→ TO-DO ITEM
Copy out the lines of the entries below unchanged, starting at the line that contains "covid pauzou a" and ending after the line that contains "de vos invités, ambassadeurs".

→ SUPPLIED MATERIAL

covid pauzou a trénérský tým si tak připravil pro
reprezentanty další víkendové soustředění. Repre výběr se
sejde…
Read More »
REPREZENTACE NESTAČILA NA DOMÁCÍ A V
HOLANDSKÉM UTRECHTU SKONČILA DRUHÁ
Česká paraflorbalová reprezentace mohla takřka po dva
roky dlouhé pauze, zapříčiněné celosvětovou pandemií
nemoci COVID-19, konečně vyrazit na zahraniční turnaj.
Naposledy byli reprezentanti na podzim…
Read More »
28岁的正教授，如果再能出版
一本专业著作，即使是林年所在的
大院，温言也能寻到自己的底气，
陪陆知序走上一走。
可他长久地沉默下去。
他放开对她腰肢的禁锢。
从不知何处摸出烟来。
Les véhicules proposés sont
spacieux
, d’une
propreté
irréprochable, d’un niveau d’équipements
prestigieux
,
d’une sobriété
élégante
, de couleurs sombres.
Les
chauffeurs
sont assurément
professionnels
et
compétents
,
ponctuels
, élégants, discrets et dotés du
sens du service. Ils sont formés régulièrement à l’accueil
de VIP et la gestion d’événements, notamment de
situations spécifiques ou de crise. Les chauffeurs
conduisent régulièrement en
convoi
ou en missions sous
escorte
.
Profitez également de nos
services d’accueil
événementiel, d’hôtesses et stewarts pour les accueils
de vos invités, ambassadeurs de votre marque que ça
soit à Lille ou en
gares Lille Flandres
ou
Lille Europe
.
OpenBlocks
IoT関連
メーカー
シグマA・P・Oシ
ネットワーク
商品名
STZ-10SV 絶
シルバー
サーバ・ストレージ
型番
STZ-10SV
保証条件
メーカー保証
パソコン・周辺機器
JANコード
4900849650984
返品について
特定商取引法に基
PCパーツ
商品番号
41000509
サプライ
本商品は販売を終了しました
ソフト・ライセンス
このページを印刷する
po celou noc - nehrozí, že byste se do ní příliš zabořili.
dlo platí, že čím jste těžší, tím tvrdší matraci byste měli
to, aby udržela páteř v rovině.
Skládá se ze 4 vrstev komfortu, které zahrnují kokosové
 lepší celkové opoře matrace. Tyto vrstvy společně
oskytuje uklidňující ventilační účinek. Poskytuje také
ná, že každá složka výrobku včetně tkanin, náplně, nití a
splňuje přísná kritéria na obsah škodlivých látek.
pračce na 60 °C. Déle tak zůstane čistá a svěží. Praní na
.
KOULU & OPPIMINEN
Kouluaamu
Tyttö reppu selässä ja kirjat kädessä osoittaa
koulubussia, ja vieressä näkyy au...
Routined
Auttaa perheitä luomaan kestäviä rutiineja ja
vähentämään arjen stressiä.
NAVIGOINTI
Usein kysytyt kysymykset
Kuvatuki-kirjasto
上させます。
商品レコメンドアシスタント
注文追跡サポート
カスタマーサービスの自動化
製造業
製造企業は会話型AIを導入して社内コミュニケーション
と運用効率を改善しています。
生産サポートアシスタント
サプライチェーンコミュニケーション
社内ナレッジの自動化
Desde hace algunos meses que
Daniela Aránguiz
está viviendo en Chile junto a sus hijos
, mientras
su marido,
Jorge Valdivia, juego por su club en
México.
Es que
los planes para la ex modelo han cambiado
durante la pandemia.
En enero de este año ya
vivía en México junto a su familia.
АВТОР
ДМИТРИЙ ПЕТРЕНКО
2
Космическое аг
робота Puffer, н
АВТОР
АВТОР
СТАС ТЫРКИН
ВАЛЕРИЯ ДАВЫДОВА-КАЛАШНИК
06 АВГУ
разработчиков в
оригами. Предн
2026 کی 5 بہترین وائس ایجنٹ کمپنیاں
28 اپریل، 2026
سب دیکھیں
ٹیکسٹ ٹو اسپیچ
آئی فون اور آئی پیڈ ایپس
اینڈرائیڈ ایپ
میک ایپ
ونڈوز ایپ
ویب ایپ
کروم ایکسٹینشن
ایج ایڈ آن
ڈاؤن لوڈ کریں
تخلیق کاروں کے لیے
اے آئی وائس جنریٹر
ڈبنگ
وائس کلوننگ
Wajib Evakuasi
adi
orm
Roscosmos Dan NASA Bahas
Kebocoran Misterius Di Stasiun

--

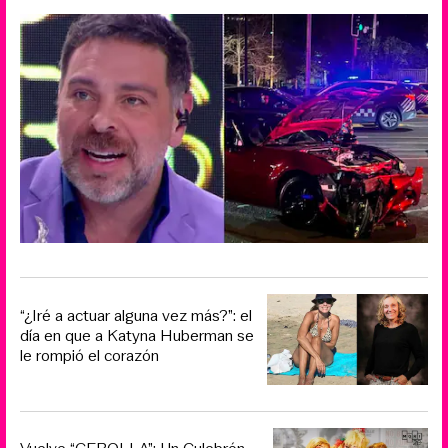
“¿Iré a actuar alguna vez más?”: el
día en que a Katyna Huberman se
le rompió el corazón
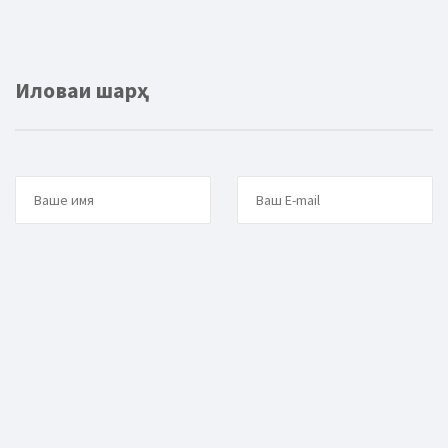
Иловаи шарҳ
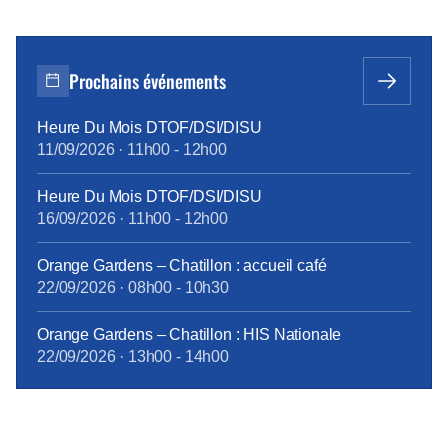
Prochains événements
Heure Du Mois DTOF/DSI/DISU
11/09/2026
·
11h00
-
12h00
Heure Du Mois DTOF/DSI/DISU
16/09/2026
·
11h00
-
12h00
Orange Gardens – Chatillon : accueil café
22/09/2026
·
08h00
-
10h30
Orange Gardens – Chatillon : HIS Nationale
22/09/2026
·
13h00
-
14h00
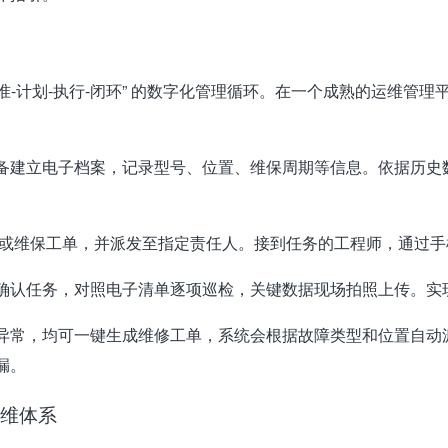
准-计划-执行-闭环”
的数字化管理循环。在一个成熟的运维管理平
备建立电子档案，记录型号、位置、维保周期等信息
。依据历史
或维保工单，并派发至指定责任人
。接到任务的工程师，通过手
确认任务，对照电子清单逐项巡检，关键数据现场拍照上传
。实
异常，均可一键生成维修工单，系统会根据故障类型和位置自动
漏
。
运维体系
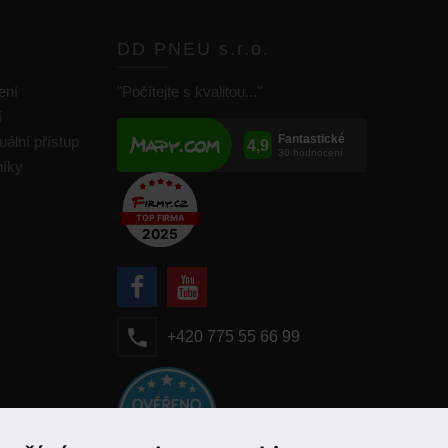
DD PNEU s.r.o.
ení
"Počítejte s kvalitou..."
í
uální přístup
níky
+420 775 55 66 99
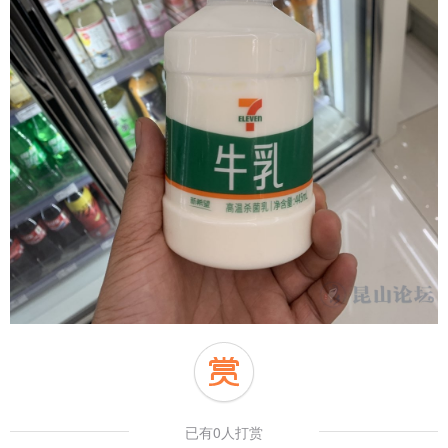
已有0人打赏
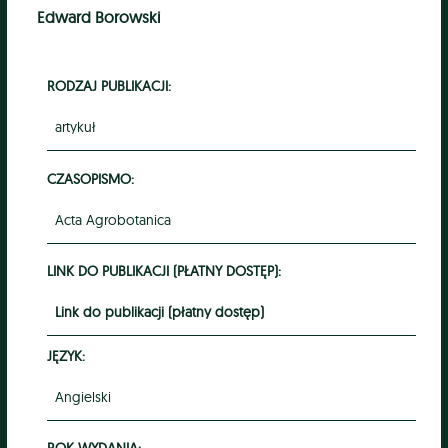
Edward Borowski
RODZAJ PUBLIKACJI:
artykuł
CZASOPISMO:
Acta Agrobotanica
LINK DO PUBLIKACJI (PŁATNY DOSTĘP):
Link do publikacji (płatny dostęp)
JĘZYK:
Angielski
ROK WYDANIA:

→ TASK ANSWER
covid pauzou a trénérský tým si tak připravil pro
reprezentanty další víkendové soustředění. Repre výběr se
sejde…
Read More »
REPREZENTACE NESTAČILA NA DOMÁCÍ A V
HOLANDSKÉM UTRECHTU SKONČILA DRUHÁ
Česká paraflorbalová reprezentace mohla takřka po dva
roky dlouhé pauze, zapříčiněné celosvětovou pandemií
nemoci COVID-19, konečně vyrazit na zahraniční turnaj.
Naposledy byli reprezentanti na podzim…
Read More »
28岁的正教授，如果再能出版
一本专业著作，即使是林年所在的
大院，温言也能寻到自己的底气，
陪陆知序走上一走。
可他长久地沉默下去。
他放开对她腰肢的禁锢。
从不知何处摸出烟来。
Les véhicules proposés sont
spacieux
, d’une
propreté
irréprochable, d’un niveau d’équipements
prestigieux
,
d’une sobriété
élégante
, de couleurs sombres.
Les
chauffeurs
sont assurément
professionnels
et
compétents
,
ponctuels
, élégants, discrets et dotés du
sens du service. Ils sont formés régulièrement à l’accueil
de VIP et la gestion d’événements, notamment de
situations spécifiques ou de crise. Les chauffeurs
conduisent régulièrement en
convoi
ou en missions sous
escorte
.
Profitez également de nos
services d’accueil
événementiel, d’hôtesses et stewarts pour les accueils
de vos invités, ambassadeurs de votre marque que ça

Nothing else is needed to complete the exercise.